EXCERPTED DATA:
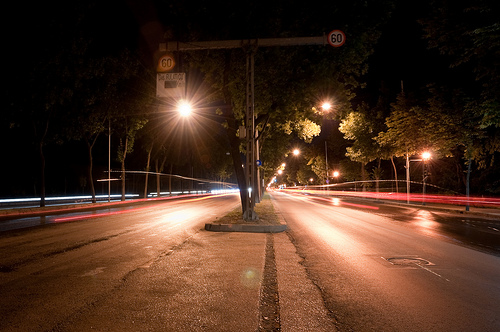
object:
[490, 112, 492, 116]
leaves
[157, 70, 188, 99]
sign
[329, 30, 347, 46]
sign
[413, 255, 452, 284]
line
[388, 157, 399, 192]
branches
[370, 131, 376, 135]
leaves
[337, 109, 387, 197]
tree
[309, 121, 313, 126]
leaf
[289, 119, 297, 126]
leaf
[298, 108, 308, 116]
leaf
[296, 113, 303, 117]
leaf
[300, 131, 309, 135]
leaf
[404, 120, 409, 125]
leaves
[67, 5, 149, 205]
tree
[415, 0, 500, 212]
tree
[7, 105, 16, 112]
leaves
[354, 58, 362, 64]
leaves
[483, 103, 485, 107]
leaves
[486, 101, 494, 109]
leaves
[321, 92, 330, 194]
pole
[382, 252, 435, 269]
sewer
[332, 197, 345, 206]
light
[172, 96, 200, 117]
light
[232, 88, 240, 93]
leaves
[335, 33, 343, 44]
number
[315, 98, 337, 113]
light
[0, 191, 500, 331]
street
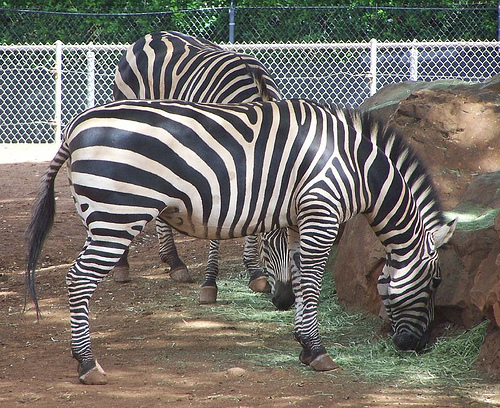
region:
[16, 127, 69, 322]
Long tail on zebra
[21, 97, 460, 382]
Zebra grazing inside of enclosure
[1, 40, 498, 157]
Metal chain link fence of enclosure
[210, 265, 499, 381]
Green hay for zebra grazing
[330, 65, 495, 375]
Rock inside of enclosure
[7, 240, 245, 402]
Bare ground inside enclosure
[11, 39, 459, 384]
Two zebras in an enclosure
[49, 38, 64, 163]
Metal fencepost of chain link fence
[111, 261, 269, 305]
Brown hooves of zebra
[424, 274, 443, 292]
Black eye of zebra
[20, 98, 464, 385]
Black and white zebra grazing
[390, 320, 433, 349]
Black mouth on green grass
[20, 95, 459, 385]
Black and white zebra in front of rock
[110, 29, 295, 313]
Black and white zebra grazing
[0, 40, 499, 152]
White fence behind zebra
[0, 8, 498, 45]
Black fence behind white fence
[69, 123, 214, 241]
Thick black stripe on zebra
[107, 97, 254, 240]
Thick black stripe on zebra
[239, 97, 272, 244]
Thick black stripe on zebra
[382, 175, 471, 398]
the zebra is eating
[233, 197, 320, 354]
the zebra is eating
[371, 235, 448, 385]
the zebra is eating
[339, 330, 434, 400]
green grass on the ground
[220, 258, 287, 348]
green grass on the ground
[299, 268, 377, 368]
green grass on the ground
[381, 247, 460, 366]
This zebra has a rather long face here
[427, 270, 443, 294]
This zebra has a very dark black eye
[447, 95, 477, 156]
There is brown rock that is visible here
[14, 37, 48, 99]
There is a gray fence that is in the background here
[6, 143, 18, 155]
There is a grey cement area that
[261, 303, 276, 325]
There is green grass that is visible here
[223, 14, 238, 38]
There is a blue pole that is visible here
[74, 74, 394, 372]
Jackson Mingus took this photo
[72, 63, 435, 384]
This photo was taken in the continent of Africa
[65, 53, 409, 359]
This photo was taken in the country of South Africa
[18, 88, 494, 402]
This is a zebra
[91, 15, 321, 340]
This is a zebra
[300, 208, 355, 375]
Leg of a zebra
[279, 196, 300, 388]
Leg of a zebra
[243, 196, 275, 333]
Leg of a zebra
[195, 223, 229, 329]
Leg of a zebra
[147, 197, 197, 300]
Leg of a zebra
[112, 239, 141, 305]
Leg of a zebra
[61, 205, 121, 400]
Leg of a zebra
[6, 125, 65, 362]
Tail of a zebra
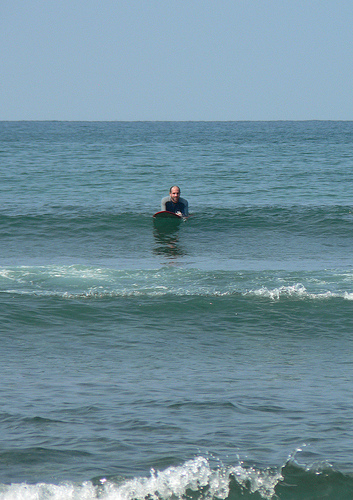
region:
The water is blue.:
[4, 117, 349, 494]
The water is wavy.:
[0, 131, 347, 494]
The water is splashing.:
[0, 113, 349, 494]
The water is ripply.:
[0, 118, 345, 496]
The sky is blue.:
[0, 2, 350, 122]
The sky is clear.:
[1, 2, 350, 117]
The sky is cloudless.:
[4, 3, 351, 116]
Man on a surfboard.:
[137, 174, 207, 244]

...

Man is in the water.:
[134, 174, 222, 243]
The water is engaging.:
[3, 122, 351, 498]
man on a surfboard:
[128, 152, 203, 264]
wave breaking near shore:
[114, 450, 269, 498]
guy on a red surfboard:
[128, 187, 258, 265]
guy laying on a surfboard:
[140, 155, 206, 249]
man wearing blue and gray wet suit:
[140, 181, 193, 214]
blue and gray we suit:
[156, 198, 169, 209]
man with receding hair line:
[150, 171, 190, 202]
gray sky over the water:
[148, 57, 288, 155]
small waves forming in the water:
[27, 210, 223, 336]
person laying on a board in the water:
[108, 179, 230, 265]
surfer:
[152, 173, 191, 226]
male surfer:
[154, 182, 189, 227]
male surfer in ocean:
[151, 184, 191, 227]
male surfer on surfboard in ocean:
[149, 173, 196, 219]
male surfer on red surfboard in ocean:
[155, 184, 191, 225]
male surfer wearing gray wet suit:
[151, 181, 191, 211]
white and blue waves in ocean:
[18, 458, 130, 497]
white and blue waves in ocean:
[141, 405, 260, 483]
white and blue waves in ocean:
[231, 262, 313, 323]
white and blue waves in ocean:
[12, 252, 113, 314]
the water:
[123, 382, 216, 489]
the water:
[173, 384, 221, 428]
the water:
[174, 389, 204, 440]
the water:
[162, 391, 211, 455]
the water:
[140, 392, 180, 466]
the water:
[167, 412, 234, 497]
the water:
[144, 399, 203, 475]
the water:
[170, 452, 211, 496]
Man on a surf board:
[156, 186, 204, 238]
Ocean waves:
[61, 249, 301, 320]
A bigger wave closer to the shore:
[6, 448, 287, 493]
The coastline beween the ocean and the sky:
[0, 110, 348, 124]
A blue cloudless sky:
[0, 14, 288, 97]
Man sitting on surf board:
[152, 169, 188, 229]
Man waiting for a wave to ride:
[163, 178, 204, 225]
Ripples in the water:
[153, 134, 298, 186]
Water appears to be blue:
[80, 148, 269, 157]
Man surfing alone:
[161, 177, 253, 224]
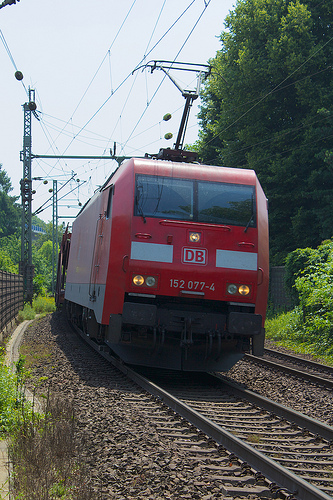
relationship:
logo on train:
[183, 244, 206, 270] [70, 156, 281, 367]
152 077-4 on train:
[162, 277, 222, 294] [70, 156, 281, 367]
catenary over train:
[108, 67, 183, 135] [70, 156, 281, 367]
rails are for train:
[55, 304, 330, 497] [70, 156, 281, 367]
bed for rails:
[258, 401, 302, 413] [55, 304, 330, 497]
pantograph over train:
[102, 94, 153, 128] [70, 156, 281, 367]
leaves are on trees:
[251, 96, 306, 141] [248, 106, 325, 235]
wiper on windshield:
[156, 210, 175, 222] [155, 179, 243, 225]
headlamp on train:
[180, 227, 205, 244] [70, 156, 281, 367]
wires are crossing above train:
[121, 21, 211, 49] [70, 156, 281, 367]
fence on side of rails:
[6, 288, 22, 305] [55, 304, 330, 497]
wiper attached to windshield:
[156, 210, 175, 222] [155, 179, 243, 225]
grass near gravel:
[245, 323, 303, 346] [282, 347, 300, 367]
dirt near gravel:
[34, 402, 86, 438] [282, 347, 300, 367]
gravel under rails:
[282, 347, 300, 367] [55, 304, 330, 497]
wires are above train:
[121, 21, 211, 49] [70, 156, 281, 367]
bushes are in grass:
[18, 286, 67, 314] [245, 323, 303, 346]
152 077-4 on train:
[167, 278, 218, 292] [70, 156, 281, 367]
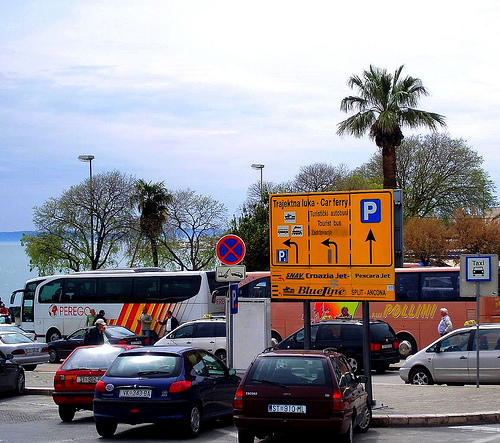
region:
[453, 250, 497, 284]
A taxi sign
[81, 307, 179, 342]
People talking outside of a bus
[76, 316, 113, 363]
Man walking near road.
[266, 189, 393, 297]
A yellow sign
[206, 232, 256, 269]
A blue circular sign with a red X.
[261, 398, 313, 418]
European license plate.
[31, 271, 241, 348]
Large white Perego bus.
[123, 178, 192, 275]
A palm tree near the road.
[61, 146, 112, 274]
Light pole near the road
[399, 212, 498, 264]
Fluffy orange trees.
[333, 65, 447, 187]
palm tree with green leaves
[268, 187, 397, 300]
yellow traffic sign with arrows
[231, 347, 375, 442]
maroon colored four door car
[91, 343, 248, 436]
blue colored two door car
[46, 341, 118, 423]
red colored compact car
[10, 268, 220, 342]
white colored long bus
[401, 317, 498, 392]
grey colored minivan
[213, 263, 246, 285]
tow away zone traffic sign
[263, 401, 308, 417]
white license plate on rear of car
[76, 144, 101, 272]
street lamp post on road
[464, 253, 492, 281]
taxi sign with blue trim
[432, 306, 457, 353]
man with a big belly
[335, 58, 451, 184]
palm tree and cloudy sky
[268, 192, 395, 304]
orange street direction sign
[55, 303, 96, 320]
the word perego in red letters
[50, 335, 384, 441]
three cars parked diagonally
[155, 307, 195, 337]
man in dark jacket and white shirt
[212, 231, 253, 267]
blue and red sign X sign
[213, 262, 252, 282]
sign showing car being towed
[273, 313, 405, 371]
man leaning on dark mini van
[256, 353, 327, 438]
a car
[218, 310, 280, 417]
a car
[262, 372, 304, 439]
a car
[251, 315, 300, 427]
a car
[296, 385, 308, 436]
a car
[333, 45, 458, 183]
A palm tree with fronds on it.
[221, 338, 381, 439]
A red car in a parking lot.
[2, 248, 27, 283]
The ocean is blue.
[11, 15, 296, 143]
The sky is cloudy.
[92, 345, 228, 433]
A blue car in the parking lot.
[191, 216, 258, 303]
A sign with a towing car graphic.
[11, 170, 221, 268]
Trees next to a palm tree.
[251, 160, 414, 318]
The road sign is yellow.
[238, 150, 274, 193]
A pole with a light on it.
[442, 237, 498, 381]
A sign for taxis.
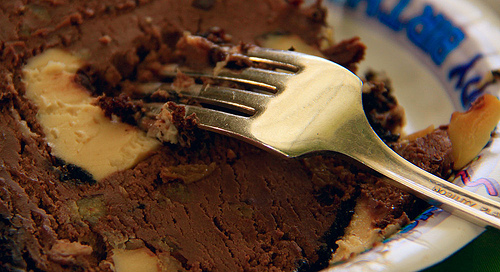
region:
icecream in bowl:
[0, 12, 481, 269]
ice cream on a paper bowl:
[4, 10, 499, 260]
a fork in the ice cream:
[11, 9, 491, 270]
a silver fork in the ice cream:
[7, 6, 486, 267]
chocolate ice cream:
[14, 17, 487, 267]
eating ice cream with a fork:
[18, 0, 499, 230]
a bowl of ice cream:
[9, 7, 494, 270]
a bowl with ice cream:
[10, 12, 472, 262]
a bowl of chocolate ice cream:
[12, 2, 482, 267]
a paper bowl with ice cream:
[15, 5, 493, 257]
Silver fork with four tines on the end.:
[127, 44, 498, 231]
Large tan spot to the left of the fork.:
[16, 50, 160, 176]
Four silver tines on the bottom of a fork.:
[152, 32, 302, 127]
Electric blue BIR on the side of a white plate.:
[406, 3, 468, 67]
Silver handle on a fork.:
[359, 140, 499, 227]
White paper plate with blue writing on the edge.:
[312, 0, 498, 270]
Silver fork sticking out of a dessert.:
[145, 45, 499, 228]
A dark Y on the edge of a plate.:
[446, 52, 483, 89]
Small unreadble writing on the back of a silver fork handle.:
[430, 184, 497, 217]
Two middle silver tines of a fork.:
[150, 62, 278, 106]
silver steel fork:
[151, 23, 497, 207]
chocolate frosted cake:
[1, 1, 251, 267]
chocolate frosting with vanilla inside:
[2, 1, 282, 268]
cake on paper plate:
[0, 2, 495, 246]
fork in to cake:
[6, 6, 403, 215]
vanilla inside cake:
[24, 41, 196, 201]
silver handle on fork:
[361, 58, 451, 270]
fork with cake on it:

* * *

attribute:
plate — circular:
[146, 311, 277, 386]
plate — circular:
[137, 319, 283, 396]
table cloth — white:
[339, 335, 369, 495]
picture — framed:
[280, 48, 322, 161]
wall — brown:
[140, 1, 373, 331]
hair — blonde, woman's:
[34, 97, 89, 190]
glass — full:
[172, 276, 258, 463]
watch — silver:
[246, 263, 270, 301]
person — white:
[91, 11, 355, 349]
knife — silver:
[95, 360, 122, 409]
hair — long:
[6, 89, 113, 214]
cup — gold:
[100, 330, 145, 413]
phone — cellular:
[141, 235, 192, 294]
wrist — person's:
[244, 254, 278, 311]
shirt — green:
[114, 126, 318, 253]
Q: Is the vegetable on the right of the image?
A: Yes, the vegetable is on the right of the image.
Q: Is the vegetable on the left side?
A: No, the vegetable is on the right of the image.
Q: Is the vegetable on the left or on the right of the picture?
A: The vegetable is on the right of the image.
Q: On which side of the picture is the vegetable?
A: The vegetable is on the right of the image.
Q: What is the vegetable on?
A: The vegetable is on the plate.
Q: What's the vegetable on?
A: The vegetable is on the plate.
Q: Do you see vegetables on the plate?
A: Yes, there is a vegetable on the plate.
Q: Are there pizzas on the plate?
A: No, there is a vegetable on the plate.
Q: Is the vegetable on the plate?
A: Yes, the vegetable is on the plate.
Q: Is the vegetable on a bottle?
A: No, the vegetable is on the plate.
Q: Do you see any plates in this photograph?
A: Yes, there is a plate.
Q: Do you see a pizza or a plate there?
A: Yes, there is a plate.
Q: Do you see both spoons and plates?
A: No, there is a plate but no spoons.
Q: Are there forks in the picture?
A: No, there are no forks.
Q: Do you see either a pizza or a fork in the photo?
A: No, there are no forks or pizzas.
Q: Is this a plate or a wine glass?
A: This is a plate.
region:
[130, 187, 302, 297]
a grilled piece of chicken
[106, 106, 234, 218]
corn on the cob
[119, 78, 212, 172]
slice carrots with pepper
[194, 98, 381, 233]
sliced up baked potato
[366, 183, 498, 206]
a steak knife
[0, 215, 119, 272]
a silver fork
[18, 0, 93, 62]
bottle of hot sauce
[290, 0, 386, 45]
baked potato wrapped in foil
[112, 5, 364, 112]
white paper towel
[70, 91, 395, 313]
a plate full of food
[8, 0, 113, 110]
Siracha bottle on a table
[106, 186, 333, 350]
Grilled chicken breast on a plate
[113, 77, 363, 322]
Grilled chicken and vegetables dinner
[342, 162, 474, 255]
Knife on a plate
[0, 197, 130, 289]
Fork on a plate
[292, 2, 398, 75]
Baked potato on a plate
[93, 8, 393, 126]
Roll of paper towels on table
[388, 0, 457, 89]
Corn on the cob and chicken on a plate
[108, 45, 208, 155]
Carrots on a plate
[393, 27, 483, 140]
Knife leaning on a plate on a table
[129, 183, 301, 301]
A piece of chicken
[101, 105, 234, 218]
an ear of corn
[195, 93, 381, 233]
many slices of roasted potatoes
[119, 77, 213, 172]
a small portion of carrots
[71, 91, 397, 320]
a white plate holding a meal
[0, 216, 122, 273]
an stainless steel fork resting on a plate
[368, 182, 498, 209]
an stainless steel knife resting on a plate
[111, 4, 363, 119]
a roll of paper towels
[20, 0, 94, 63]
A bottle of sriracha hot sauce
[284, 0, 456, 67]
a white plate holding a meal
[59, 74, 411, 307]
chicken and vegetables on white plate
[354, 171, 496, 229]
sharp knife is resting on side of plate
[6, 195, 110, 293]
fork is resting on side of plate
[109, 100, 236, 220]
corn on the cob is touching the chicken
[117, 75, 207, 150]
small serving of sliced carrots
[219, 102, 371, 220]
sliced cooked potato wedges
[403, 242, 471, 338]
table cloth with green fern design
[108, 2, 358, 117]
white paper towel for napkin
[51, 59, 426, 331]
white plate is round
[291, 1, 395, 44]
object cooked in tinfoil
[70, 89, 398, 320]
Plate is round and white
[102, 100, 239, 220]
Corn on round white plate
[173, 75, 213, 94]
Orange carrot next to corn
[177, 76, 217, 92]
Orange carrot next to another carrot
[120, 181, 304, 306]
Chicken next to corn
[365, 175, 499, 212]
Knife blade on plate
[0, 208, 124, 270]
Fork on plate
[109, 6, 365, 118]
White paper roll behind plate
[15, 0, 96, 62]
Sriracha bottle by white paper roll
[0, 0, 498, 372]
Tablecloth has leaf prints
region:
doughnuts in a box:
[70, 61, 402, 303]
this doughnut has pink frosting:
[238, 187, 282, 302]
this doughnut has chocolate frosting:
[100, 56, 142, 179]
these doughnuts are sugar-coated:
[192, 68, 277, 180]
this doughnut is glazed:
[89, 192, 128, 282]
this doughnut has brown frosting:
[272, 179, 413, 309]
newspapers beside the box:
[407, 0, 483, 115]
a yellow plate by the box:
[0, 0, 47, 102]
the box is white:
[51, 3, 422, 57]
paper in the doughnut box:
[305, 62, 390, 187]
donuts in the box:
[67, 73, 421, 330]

YOUR OBJECTIVE:
Identify and copy every line above that contains the word "left". Case counts.

RESPONSE AREA:
Large tan spot to the left of the fork.:
Q: Is the vegetable on the left side?
Q: Is the vegetable on the left or on the right of the picture?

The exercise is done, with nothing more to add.